ACRU: Ruling Shows Mothers Are 'Apparently Expendable'
U.S. Supreme Court's opinion striking down health regulations on Texas abortion clinics will harm, not help women, group says.
ALEXANDRIA, Va., June 27, 2016 /PRNewswire-USNewswire/ -- The U.S. Supreme Court's 5-3 ruling against a Texas law that requires abortionists to abide by standard medical clinic rules is "a defeat for common sense and good medical practice," said Susan A. Carleson, chairman/CEO of the American Civil Rights Union (ACRU), which filed a brief in support of the law.

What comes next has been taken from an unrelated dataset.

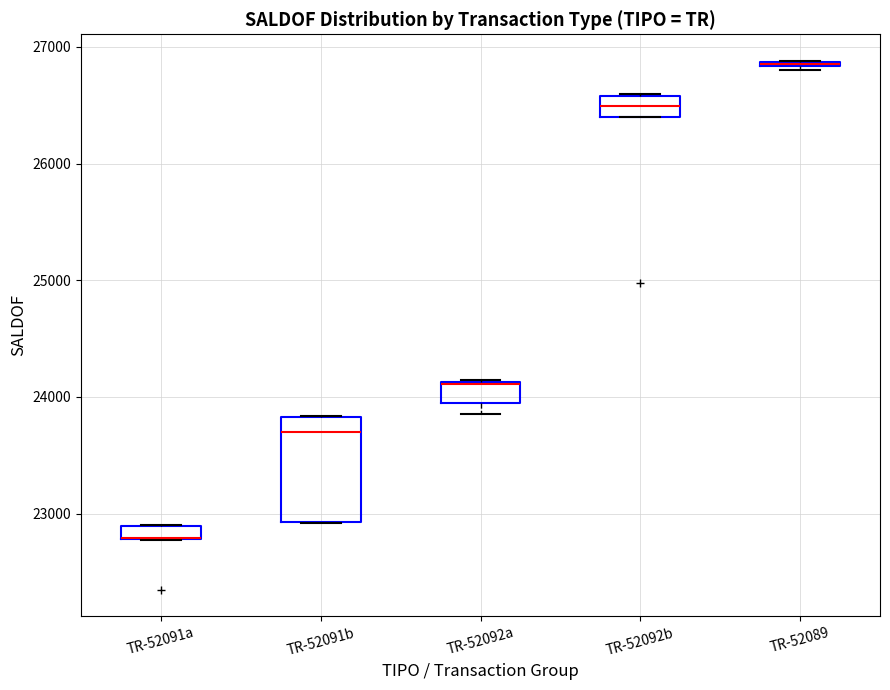

Where is the lower edge of the box for TR-52091a on the y-axis? The values are not printed on the chart, so give them approximately, as read against the axis.

22800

Submitted by ACRU Fellow Ken Klukowski on behalf of Concerned Women for America and the Susan B. Anthony List, the amicus brief in Whole Woman's Health v. Hellerstedt contends that failure to adopt basic medical clinic rules, such as requiring doctors to have admitting privileges at a nearby hospital, harms the clinics' clients and puts mothers and babies at risk.
"While the pro-life movement wants to protect both mother and baby, the pro-abortion movement has signaled that mothers are also apparently expendable," said ACRU Chairman/CEO Susan A. Carleson.
"This reasonable law was intended to protect the life and health of mothers," she added. "We have to wonder why the pro-choice movement that constantly insists that they care about the 'life and health' of the mother would oppose such common-sense medical regulations."
Far from eliminating discrimination against women, as opponents allege, the absence of the law would result in "subjecting women to healthcare that is of inferior quality to that enjoyed by men in the state of Texas," the ACRU brief states.